Use the right tool for the right job. Decompilers don't often produce results that are easy to understand, but sometimes they are what's needed.
should programmers use decompilers to
see how that programmers code is
implemented and works, to make sure it
won't break your code.
No, not unless you find a problem and need support. In general you don't use it if you don't trust it, and if you have to use it you even when you don't trust it you develop tests to prove the functionality and verify that later upgrades still work as expected.
Don't use functionality you don't test, unless you have very good support or a relationship of trust.
-Adam
Or should you just trust that programmers code and adapt to it because using decompilers go against everything we as programmers have ever learn about hiding data (well OO programmers at least)?
This is not true at all.

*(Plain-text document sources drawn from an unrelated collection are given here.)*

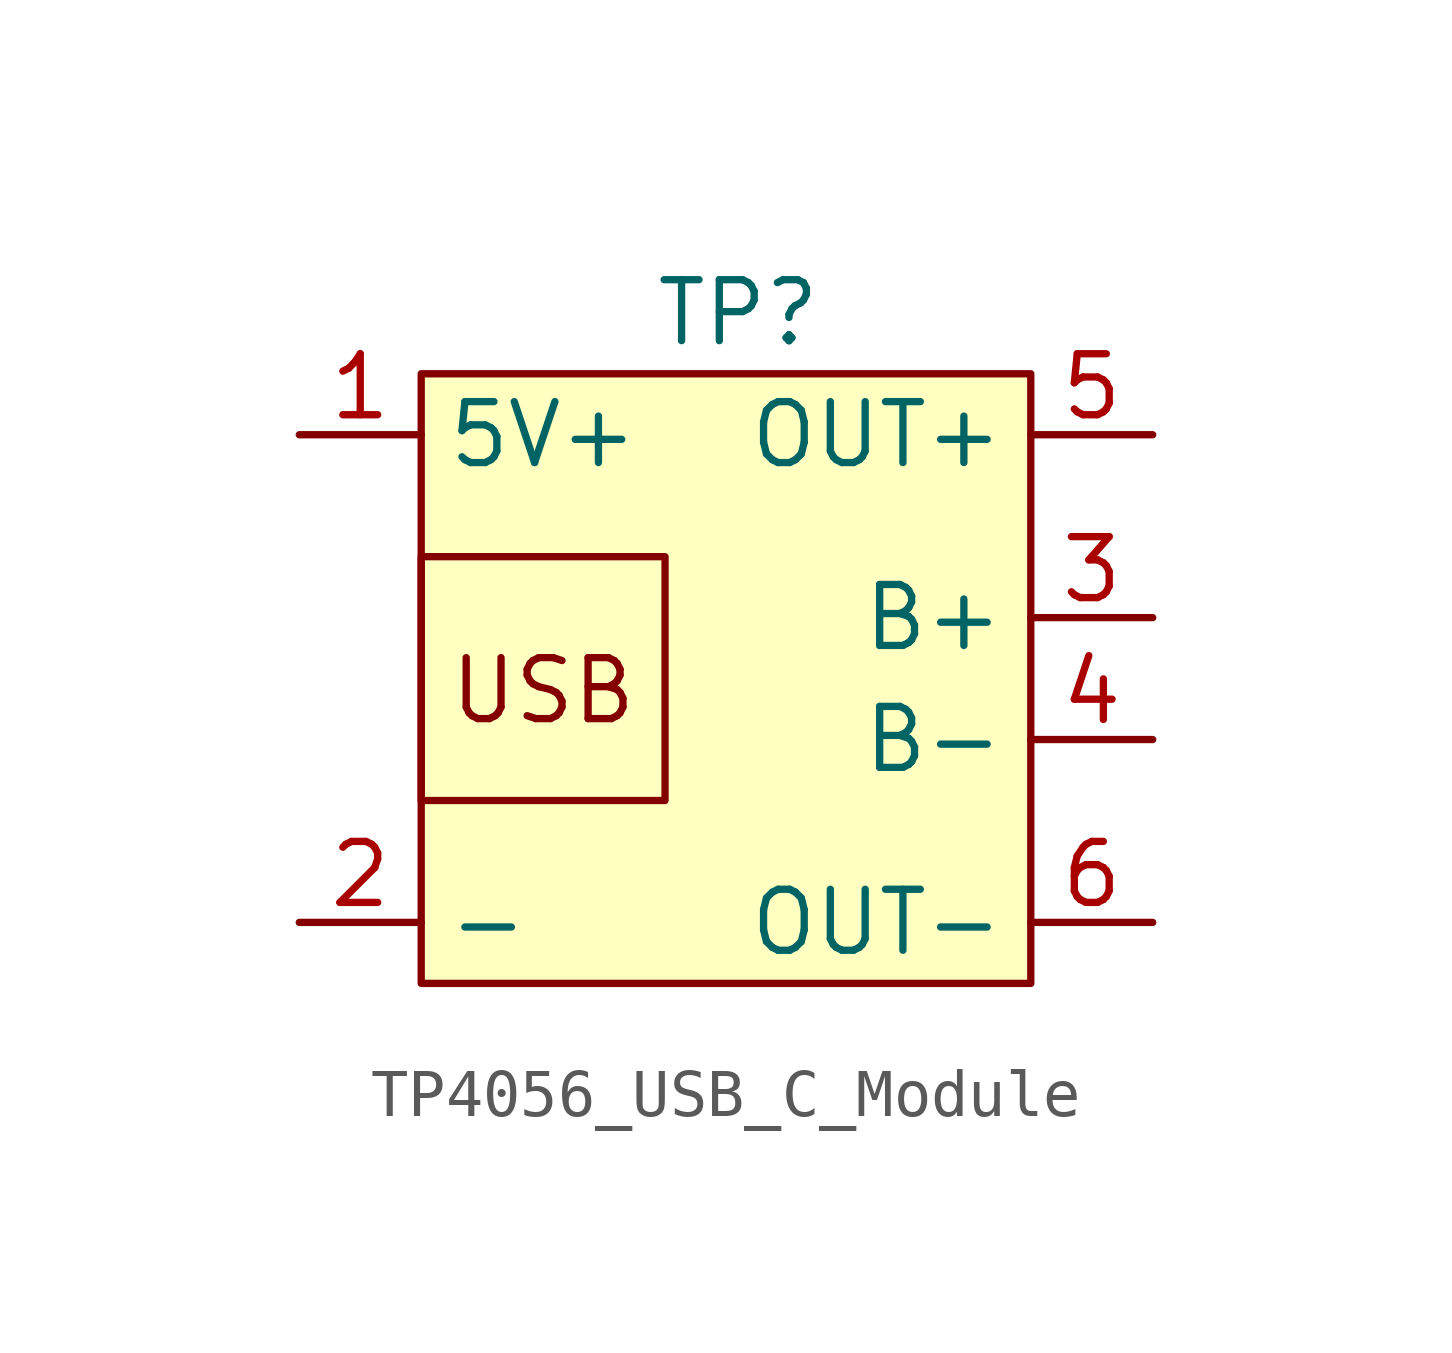
<source format=kicad_sym>
(kicad_symbol_lib
  (version 20231120)
  (generator "kicad_symbol_editor")
  (generator_version "8.0")
  (symbol "TP4056_USB_C_Module"
    (property "Reference" "TP"
      (at 0.254 7.62 0)
      (effects (font (size 1.27 1.27))))
    (property "Value" ""
      (at -1.27 6.858 0)
      (effects (font (size 1.27 1.27))))
    (symbol "TP4056_USB_C_Module_0_1"
      (rectangle (start -6.35 2.54) (end -1.27 -2.54) (stroke (width 0) (type default)) (fill (type none))))
    (symbol "TP4056_USB_C_Module_1_1"
      (rectangle (start -6.35 6.35) (end 6.35 -6.35) (stroke (width 0) (type default)) (fill (type background)))
      (text "USB" (at -3.81 -0.254 0) (effects (font (size 1.27 1.27))))
      (pin power_in line (at -8.89 5.08 0) (length 2.54) (name "5V+" (effects (font (size 1.27 1.27)))) (number "1" (effects (font (size 1.27 1.27)))))
      (pin power_in line (at -8.89 -5.08 0) (length 2.54) (name "-" (effects (font (size 1.27 1.27)))) (number "2" (effects (font (size 1.27 1.27)))))
      (pin power_in line (at 8.89 1.27 180) (length 2.54) (name "B+" (effects (font (size 1.27 1.27)))) (number "3" (effects (font (size 1.27 1.27)))))
      (pin power_in line (at 8.89 -1.27 180) (length 2.54) (name "B-" (effects (font (size 1.27 1.27)))) (number "4" (effects (font (size 1.27 1.27)))))
      (pin power_out line (at 8.89 5.08 180) (length 2.54) (name "OUT+" (effects (font (size 1.27 1.27)))) (number "5" (effects (font (size 1.27 1.27)))))
      (pin power_out line (at 8.89 -5.08 180) (length 2.54) (name "OUT-" (effects (font (size 1.27 1.27)))) (number "6" (effects (font (size 1.27 1.27))))))))
</source>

You would use a decompiler not because you want to get around any sort of abstraction, encapsulation, or defeat OO principles, but because you want to understand why the code is behaving the way it is better.
Sometimes you need to use a decompiler (or in the Java world, a bytecode viewer) when you are troubleshooting an annoying bug with a 3rd party library where an exception is thrown with no useful error message, no logging, etc.
Use of a decompiler has nothing to do with OO principles.
The short answer to this... Program to a public and documented specification, not to an implementation. Relying on implementation specifics and side-effects will burn you.
Decompilation is not a tool to help you program correctly, though it might, in a pinch, assist you in understanding a problem with someone else's code for which you don't have source.
Also, beware of the possible legal risk of decompiling; many software companies have no-decompile clauses which could expose you and your employer to legal consequences.